* Provided records:
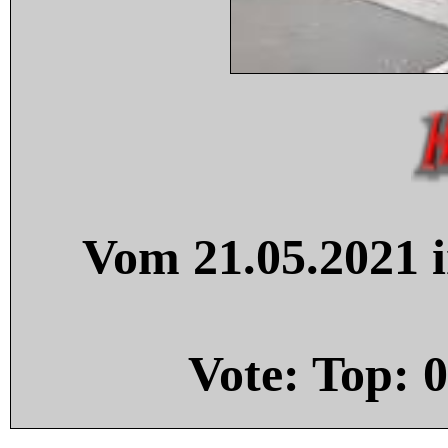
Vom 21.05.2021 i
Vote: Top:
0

==

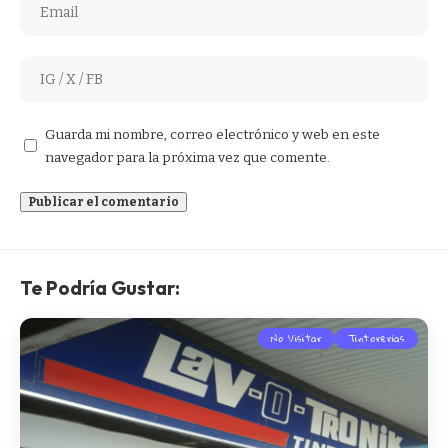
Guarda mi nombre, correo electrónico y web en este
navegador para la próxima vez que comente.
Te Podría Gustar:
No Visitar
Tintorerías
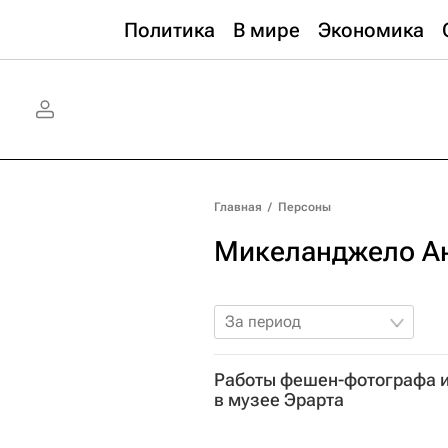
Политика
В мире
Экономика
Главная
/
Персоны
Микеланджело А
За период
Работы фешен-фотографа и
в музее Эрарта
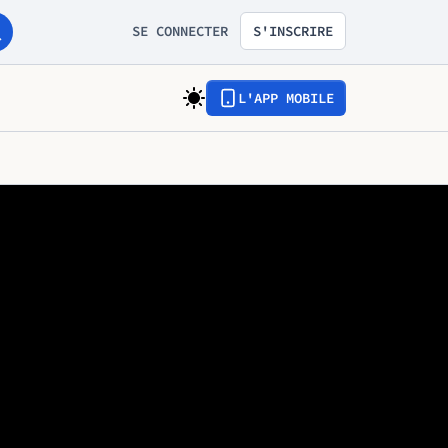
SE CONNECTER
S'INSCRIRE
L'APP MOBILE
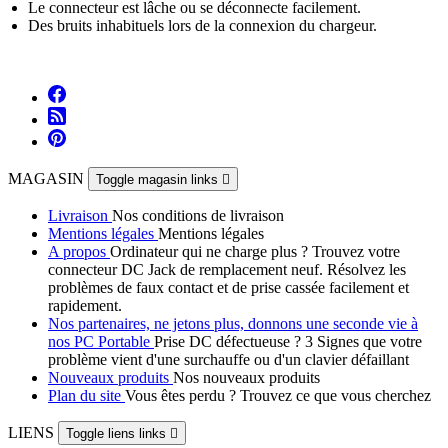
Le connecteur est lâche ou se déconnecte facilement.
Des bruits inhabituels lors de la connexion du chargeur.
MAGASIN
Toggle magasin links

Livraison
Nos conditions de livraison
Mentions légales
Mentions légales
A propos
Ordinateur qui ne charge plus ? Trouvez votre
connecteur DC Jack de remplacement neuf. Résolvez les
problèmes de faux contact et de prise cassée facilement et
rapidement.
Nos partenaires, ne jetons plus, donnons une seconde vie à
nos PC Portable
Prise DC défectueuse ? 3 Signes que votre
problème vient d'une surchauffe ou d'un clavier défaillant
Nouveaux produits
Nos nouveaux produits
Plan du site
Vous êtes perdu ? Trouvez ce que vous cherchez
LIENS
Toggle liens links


* Directive:
Take every line above carrying "links" and return it.

* Exercise result:
Toggle magasin links
Toggle liens links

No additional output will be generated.